TASK TO CARRY OUT:
All the lines below need retyping exactly, apart from the images.

AVAILABLE DATA:
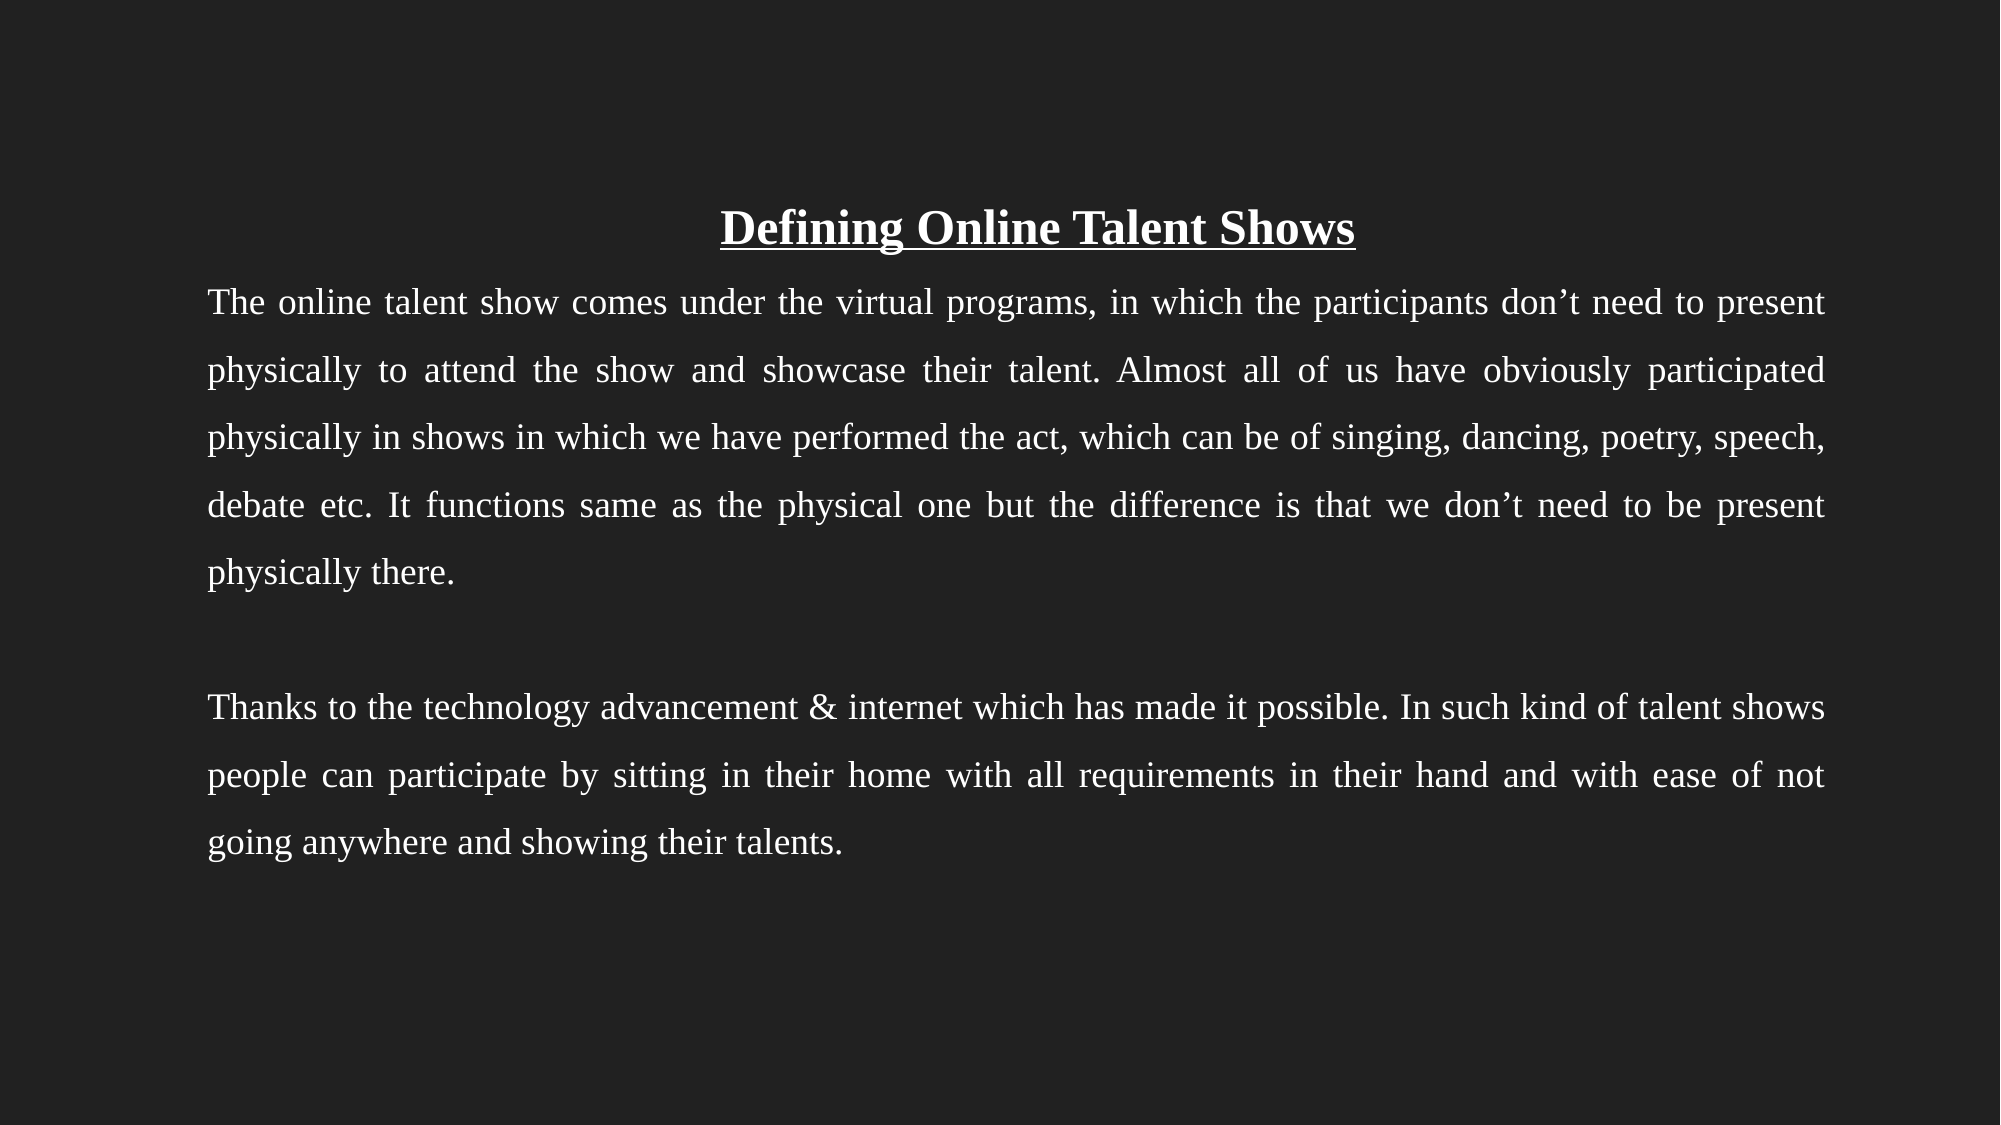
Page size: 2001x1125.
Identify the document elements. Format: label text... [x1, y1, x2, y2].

text_box Defining Online Talent Shows The online talent show comes under the virtual programs, in which the participants don’t need to present physically to attend the show and showcase their talent. Almost all of us have obviously participated physically in shows in which we have performed the act, which can be of singing, dancing, poetry, speech, debate etc. It functions same as the physical one but the difference is that we don’t need to be present physically there. Thanks to the technology advancement & internet which has made it possible. In such kind of talent shows people can participate by sitting in their home with all requirements in their hand and with ease of not going anywhere and showing their talents. [192, 157, 1843, 915]
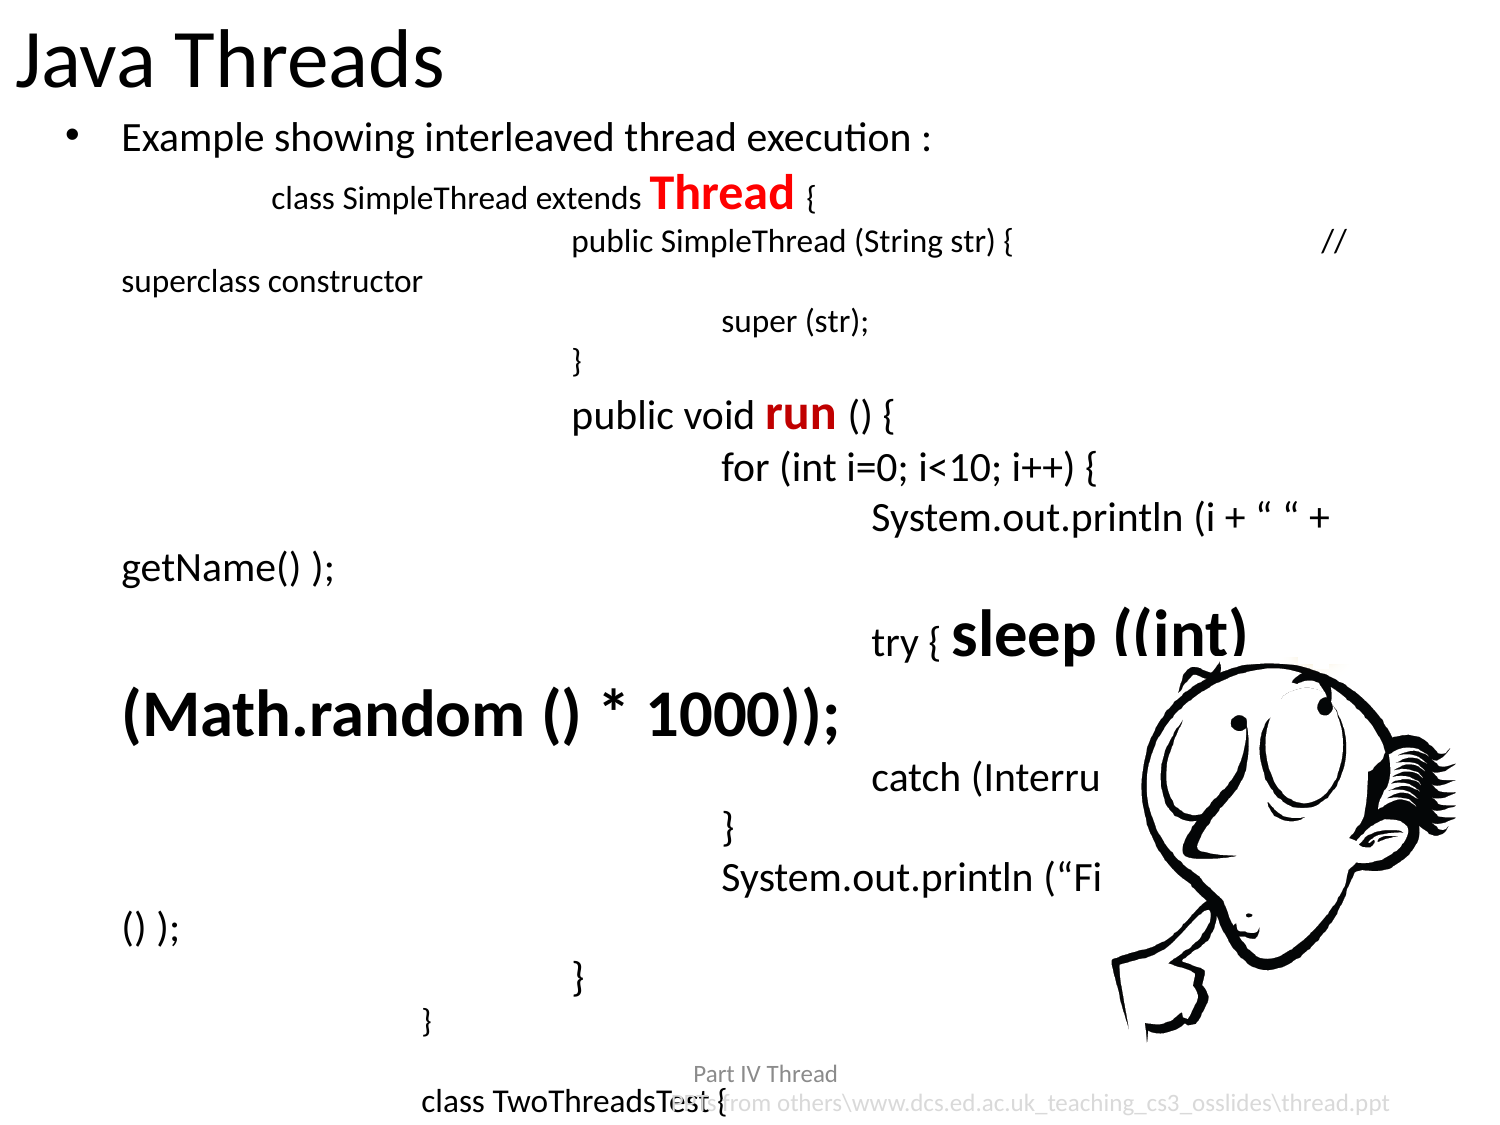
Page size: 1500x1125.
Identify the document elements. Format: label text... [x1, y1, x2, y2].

footer Part IV Thread [512, 1042, 1020, 1103]
title Java Threads [0, 0, 1350, 108]
text_box PPTs from others\www.dcs.ed.ac.uk_teaching_cs3_osslides\thread.ppt [656, 1079, 1500, 1125]
list Example showing interleaved thread execution : class SimpleThread extends Thread { public SimpleThread (String str) { // superclass constructor super (str); } public void run () { for (int i=0; i<10; i++) { System.out.println (i + “ “ + getName() ); try { sleep ((int) (Math.random () * 1000)); catch (InterruptedException e) { } } System.out.println (“Finished “ + getName () ); } } class TwoThreadsTest { public static void main (String[ ] args) { new SimpleThread (“Edinburgh”).start (); new SimpleThread (“Glasgow”).start (); } } [50, 102, 1500, 1125]
picture [1101, 656, 1465, 1048]
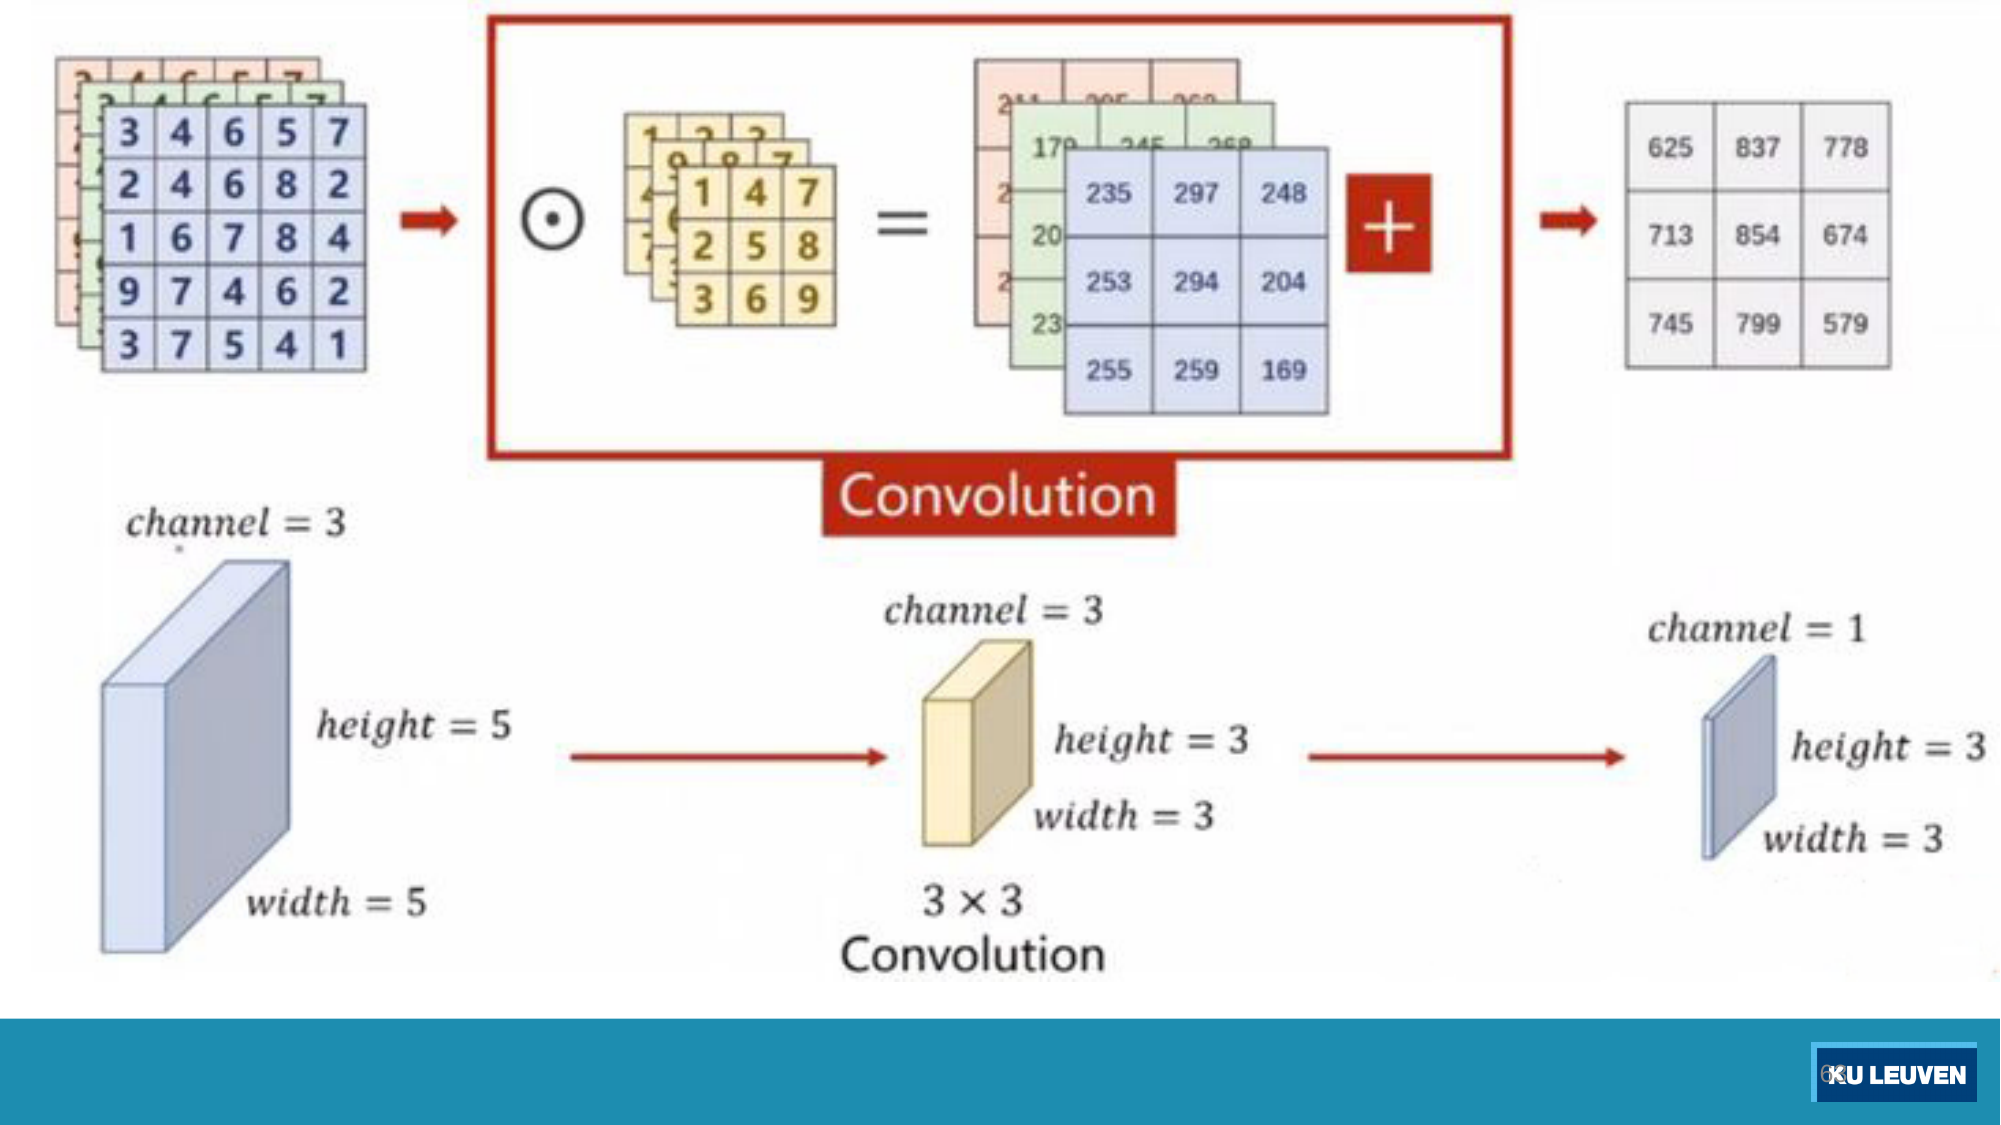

RESPONSE FOR THIS EXERCISE:
Page size: 2001x1125.
Identify the document elements. Format: label text... [x1, y1, x2, y2].

text_box Defining Online Talent Shows The online talent show comes under the virtual programs, in which the participants don’t need to present physically to attend the show and showcase their talent. Almost all of us have obviously participated physically in shows in which we have performed the act, which can be of singing, dancing, poetry, speech, debate etc. It functions same as the physical one but the difference is that we don’t need to be present physically there. Thanks to the technology advancement & internet which has made it possible. In such kind of talent shows people can participate by sitting in their home with all requirements in their hand and with ease of not going anywhere and showing their talents. [192, 157, 1843, 915]
Page size: 1500x1125.
Identify the document elements. Format: label text... [x1, y1, x2, y2].

footer Part IV Thread [512, 1042, 1020, 1103]
title Java Threads [0, 0, 1350, 108]
text_box PPTs from others\www.dcs.ed.ac.uk_teaching_cs3_osslides\thread.ppt [656, 1079, 1500, 1125]
list Example showing interleaved thread execution : class SimpleThread extends Thread { public SimpleThread (String str) { // superclass constructor super (str); } public void run () { for (int i=0; i<10; i++) { System.out.println (i + “ “ + getName() ); try { sleep ((int) (Math.random () * 1000)); catch (InterruptedException e) { } } System.out.println (“Finished “ + getName () ); } } class TwoThreadsTest { public static void main (String[ ] args) { new SimpleThread (“Edinburgh”).start (); new SimpleThread (“Glasgow”).start (); } } [50, 102, 1500, 1125]
picture [1101, 656, 1465, 1048]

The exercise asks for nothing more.